**** DATASET EXTRACT ****

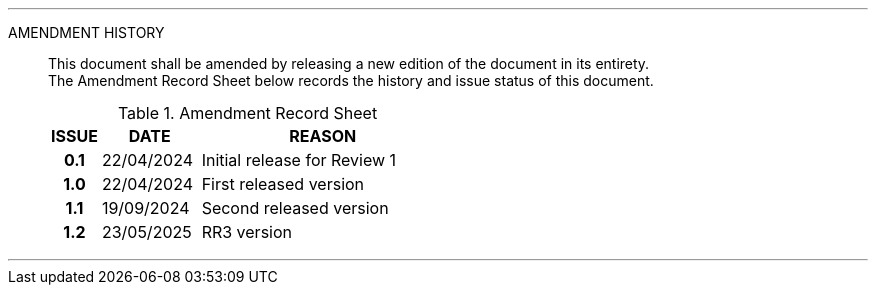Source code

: 
'''

AMENDMENT HISTORY::
This document shall be amended by releasing a new edition of the document in its entirety. +
The Amendment Record Sheet below records the history and issue status of this document.
+
.Amendment Record Sheet
[cols="^1h,^2,<5"]
|===
| ISSUE | DATE | REASON

| 0.1 | 22/04/2024 | Initial release for Review 1
| 1.0 | 22/04/2024 | First released version
| 1.1 | 19/09/2024 | Second released version
| 1.2 | 23/05/2025 | RR3 version
|===

'''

****

● AIM OF THE TASK:
Transcribe every record exactly and omit each image.

● SOLUTION TO THE EXERCISE:
Source code

: 
'''

AMENDMENT HISTORY::
This document shall be amended by releasing a new edition of the document in its entirety. +
The Amendment Record Sheet below records the history and issue status of this document.
+
.Amendment Record Sheet
[cols="^1h,^2,<5"]
|===
| ISSUE | DATE | REASON

| 0.1 | 22/04/2024 | Initial release for Review 1
| 1.0 | 22/04/2024 | First released version
| 1.1 | 19/09/2024 | Second released version
| 1.2 | 23/05/2025 | RR3 version
|===

'''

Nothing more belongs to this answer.